Knowledge of basic equations of fluid flow, basics of work with PC.

Co-requisites

Not applicable.

Planned learning activities and teaching methods

The course is taught through lectures explaining the basic principles and theory of the discipline. Exercises are focused on practical topics presented in lectures.

Assesment methods and criteria linked to learning outcomes

Oral and written part, evaluation of the project reports. Overall grading according to ECTS scale.

Course curriculum

Not applicable.

Work placements

Not applicable.

Aims

Aquainting with principles of computational fluid dynamics, gaining knowledge for practical work with CFD software.

Specification of controlled education, way of implementation and compensation for absences

Attendance is recorded, limited absence is judged individually. 4 project reports.

Recommended optional programme components

Not applicable.

Prerequisites and corequisites

Not applicable.

Basic literature

Versteeg, H., Malalasekera, W.: An Introduction to Computational Fluid Dynamics : The Finite Volume Method Approach. Prentice Hall. 1996
Wilcox, D.C.: Turbulence Modeling for CFD. DCW Industries Ltd. 1992
Wendt, J.F.: Computational Fluid Dynamics. Springer-Verlag Telos. 1996
Fletcher, C.A.J.: Computational Techniques fo Fluid Dynamics. Springer-Verlag. 1997
Fletcher, R.: Practical Methods of Optimization. John Wiley & Sons. 2nd edition. 2000

Recommended reading

Tesař, V.: Mezní vrstvy a turbulence. Skripta ČVUT. Ediční středisko ČVUT. 1991.
Kozubková, M., Drábková, S., Šťáva, P.: Matematické modely stlačitelného a nestlačitelného proudění - Metoda konečných objemů. Skripta VŠB-TU Ostrava. 1999.
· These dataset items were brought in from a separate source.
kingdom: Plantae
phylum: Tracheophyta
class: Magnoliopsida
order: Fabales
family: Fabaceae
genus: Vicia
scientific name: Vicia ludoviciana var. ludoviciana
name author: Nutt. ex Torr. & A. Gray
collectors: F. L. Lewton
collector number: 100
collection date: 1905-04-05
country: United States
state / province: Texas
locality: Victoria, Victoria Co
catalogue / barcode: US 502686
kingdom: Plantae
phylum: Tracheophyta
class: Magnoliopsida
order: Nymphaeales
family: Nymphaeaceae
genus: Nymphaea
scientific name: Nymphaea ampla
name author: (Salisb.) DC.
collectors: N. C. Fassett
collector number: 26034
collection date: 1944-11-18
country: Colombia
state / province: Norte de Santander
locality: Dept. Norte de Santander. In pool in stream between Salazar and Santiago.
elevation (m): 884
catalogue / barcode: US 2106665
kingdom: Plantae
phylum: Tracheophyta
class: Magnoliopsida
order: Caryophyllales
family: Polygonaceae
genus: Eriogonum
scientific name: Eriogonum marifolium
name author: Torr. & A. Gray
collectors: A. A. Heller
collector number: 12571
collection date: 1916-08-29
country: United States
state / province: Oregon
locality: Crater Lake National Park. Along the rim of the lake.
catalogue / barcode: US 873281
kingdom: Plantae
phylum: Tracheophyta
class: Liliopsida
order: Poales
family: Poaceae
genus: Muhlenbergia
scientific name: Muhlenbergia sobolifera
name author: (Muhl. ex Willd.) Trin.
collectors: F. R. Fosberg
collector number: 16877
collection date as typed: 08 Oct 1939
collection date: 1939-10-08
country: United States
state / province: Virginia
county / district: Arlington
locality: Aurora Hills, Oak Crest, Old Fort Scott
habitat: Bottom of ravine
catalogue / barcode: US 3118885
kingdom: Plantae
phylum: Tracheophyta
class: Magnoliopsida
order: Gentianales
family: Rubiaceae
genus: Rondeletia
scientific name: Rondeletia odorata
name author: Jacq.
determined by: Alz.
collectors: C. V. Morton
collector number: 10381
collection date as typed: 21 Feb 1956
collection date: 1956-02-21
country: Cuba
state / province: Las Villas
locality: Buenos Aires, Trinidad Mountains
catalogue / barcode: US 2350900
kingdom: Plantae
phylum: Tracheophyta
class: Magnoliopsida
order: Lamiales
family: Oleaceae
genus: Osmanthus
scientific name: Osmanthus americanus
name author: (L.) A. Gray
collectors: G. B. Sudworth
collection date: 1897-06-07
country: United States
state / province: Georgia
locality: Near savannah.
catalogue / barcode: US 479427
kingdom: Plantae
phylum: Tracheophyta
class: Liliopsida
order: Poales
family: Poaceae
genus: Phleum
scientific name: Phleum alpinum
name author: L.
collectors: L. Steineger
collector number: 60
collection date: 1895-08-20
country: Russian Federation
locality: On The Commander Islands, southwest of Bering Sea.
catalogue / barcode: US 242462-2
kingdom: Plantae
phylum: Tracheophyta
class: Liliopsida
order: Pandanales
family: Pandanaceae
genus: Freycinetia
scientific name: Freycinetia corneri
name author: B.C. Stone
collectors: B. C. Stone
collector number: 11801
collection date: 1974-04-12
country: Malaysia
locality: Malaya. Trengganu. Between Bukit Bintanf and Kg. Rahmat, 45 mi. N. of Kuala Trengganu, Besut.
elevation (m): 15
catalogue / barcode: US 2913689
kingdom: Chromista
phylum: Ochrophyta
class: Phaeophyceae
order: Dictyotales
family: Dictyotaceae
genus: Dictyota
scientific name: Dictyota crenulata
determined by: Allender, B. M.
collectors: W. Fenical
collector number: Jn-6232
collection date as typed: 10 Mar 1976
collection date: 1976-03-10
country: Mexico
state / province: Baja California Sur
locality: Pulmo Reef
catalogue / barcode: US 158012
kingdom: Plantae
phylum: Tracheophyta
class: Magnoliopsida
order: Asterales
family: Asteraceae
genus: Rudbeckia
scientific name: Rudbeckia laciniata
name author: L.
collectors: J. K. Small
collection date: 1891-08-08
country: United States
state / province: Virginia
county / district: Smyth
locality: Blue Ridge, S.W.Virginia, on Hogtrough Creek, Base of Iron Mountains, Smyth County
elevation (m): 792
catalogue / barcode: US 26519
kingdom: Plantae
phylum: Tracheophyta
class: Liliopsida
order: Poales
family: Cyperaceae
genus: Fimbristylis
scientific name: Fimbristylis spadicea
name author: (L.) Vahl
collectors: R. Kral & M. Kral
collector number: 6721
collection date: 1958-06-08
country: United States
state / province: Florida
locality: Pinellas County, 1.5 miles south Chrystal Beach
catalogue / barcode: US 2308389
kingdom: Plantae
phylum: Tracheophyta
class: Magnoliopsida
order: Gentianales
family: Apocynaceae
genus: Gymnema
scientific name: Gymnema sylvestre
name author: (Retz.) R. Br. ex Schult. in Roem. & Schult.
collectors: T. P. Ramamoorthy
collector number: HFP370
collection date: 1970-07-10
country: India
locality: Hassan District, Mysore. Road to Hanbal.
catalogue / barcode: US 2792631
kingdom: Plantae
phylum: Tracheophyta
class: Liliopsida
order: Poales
Classification of course in study plans

  • Programme M2I-Z Master's

    branch M-STI , 1. year of study, winter semester, recommended

Type of course unit

 

Lecture

26 hours, optionally

Teacher / Lecturer

doc. Ing. Pavel Rudolf, Ph.D.

Syllabus

1. Role of CFD in design of fluid machines, advantages and limitations of computational modeling. Motivating presentation of CFD applications.
2. Basic differential equations of fluid mechanics, mathematical classification of these equations, necessity of numerical solution.
3. Approaches to discretization of partial differential equations (finite differences, volumes, elements). Finite volume method (FVM).
4. Application of FVM to 1D and 2D diffusion. Solution of the systém of equations. Convergence.
5. Unsteady problem. Explicit, implicit scheme.
6. Advection – diffusion problem, algorithm SIMPLE.
7. Flow in rotating frame of reference (multiple reference frame, mixing plane, sliding mesh), multiphase flow – basic principles.
8. Turbulence, possibilities of computational solution. Statistical analysis. Reynolds equations. Turbulent stress tensor. Problem of the equation systém closure. Boussinesque hypothesis.
9. Turbulence models (zero, one, two equation models, Reynolds stress model). Large eddy simulation. Direct numerical simulation.
10. Near wall modeling (wall functions, two layer approach). Visualization in CFD environment.
11. Shape optimization of fluid elements, Geometry parametrization, objective function definition, interconnecting of optimization and CFD.
12. Principles of some optimization methods.
13. Integration of CFD in CAE (Computer Aided Engineering) environment. Presentation on the real example of fluid machine or element (together with presentation of the research engineer from industry).

Computer-assisted exercise

26 hours, compulsory

Teacher / Lecturer

doc. Ing. Pavel Rudolf, Ph.D.

Syllabus

1. Acquiting with computational modeling process (preprocessor + solver + postprocessor)
2. – 4. Rotationally symmetrical laminar pipe flow. Comparison of numerical analytical solution. Computational grid building, boundary conditions assigning, preparation of the computational model for solution in the code Fluent, evaluation, writing report for every team
6.-.7. Numerical solution of 1D diffusion problem (arbitrary programming language of spreadshhet)

8.-11. Planar flow through axial blade cascade. Individual teams will compute different flow rates and angles of the cascade. Results will be presented in report.

12.-13. Optimization code of selected optimization method.